Let those who will assume the mantle of leadership on May 29 dream of a new nation emerging from our old Nigeria. Our old Nigeria did not work. It must be discarded and erect on it a new Nigerian edifice. They should imagine a new Nigeria where there will be steady power supply, with steady water supply and where there will be adequate security. We need to imagine a country where its citizens will be gainfully employed and where we shall have no pact with poverty, hunger and malnutrition.

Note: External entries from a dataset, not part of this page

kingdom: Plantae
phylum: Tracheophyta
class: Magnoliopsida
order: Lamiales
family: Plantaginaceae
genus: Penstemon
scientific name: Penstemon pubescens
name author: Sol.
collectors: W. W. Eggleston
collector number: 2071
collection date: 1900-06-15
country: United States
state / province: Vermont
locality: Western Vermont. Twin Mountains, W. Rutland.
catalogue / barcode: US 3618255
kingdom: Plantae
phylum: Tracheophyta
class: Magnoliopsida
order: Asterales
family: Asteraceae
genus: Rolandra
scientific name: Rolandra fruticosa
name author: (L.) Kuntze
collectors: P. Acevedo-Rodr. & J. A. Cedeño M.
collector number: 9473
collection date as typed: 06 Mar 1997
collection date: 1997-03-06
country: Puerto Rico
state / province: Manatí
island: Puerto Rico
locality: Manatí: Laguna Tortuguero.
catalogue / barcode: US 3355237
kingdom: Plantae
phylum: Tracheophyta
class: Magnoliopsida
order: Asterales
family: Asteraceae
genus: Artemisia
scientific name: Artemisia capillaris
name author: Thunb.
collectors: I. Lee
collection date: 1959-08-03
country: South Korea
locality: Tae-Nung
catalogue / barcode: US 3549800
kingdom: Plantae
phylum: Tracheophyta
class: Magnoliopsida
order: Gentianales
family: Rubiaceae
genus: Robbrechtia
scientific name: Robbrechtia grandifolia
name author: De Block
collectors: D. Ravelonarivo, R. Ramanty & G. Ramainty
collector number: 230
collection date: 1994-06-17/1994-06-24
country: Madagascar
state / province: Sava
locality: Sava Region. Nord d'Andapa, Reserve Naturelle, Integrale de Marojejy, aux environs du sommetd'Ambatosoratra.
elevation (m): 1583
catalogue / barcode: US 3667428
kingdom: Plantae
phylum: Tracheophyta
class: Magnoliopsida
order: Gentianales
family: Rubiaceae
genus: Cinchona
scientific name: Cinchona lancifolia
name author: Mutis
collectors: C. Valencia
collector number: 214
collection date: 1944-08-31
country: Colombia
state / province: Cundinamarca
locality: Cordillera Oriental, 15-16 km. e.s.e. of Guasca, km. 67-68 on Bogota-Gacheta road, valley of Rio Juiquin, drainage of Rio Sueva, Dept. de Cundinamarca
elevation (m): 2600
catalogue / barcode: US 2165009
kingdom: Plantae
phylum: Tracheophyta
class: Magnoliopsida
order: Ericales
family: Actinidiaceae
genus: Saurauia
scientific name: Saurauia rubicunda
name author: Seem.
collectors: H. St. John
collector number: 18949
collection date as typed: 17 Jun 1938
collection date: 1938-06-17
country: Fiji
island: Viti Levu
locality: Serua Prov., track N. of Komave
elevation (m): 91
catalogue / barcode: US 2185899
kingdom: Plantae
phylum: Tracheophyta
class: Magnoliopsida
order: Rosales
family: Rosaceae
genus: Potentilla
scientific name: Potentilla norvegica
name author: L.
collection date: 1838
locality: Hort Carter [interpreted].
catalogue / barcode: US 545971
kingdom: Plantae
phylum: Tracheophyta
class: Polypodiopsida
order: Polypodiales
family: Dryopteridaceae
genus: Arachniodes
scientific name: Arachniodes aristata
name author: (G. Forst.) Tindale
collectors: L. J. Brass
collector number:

We should imagine the type of leadership we want and work towards it. We want a Nigeria where things work 24 hours, where there will be less corruption where there will be no nepotism, ethnicity and religious bigotry. Our democracy should be inclusive and gender friendly. We don’t want the excruciating dual exchange rate which makes nonsense of the value of our naira. In its place, let there be one exchange rate for everybody, no preferential treatment. All Nigerians must be equal before the law, no sacred cows.
The new Nigeria of our collective imagination should be one based on equity and justice. We need a Nigeria where our Nigerianness should be highly pronounced in place of our ethnic, religious and political identities. As new leaders take over power at the centre and the states, let’s enthrone good governance. We shall have strong democratic institutions and servant-leaders at all levels of governance. A new Nigeria is a possibility if our political leaders at all levels muster the political power to do so. We need a people-centred approach to leadership and governance.